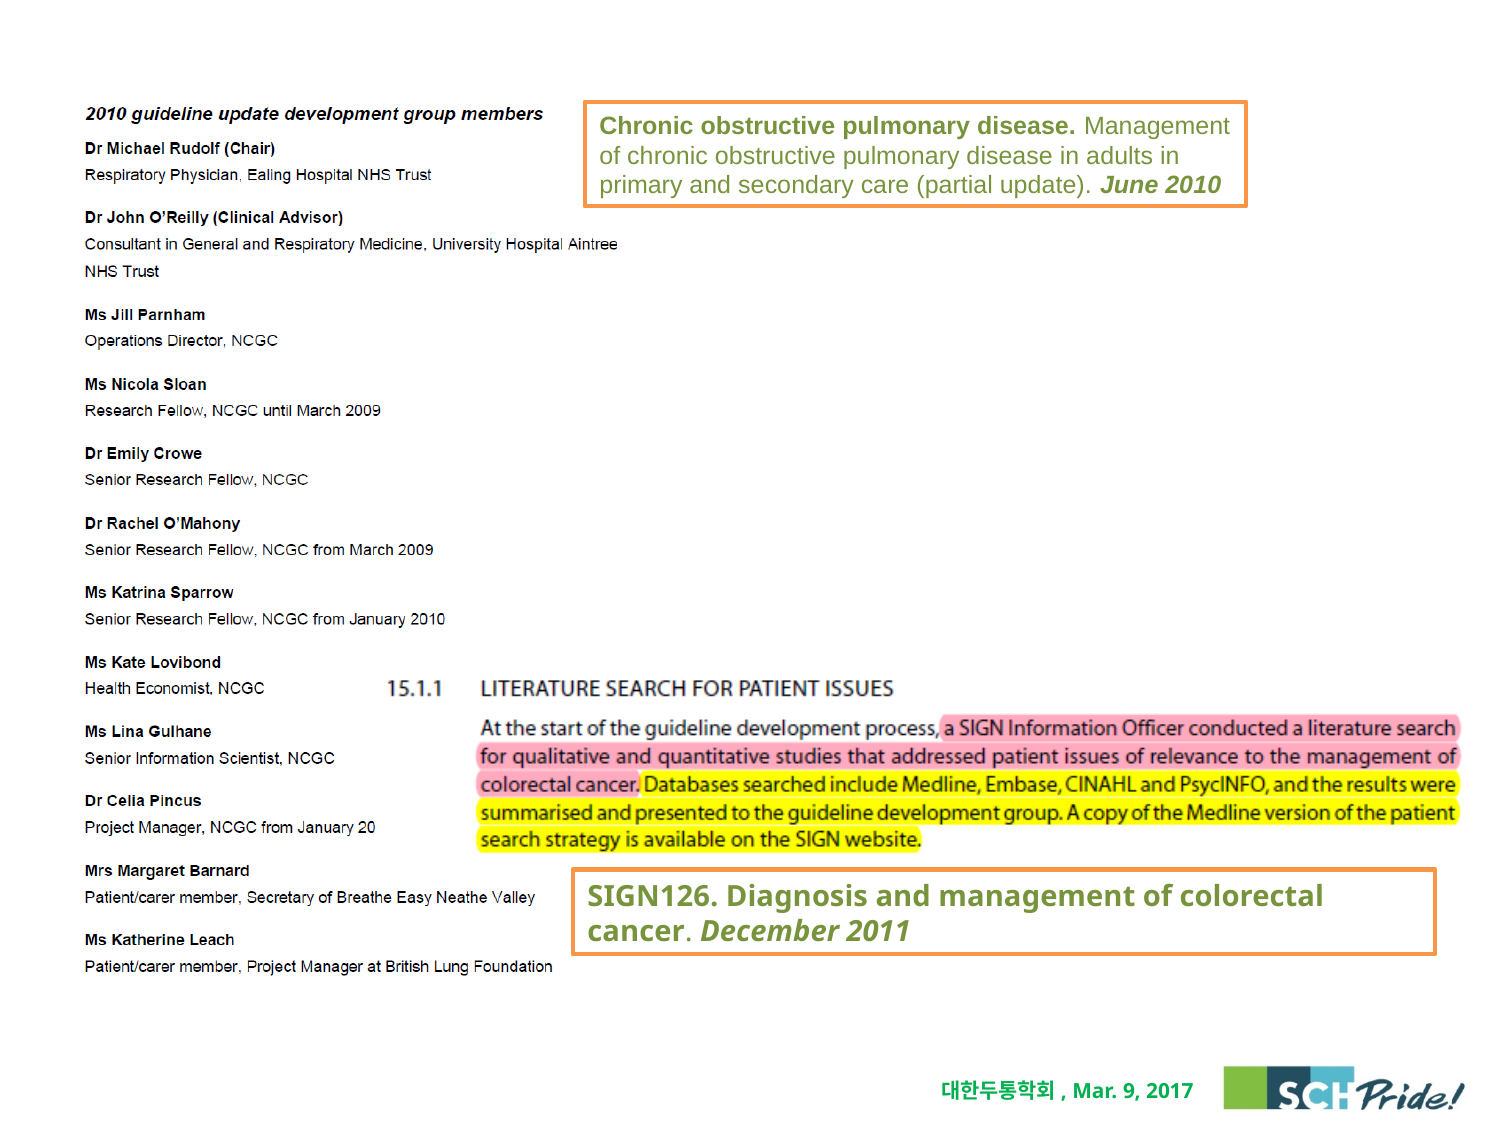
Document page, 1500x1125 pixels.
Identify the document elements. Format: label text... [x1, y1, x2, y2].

picture [76, 101, 1471, 977]
text_box Chronic obstructive pulmonary disease. Management of chronic obstructive pulmonary disease in adults in primary and secondary care (partial update). June 2010 [622, 100, 1248, 208]
picture [1222, 1064, 1465, 1110]
text_box SIGN126. Diagnosis and management of colorectal cancer. December 2011 [629, 873, 1437, 956]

* **REQUEST**: The entries above need to be repeated in full, word for word. Skip the images.

* **SOLUTION TO THIS TASK**:
Document page, 1500x1125 pixels.
Identify the document elements. Format: label text... [x1, y1, x2, y2].

picture [76, 101, 1471, 977]
text_box Chronic obstructive pulmonary disease. Management of chronic obstructive pulmonary disease in adults in primary and secondary care (partial update). June 2010 [622, 100, 1248, 208]
picture [1222, 1064, 1465, 1110]
text_box SIGN126. Diagnosis and management of colorectal cancer. December 2011 [629, 873, 1437, 956]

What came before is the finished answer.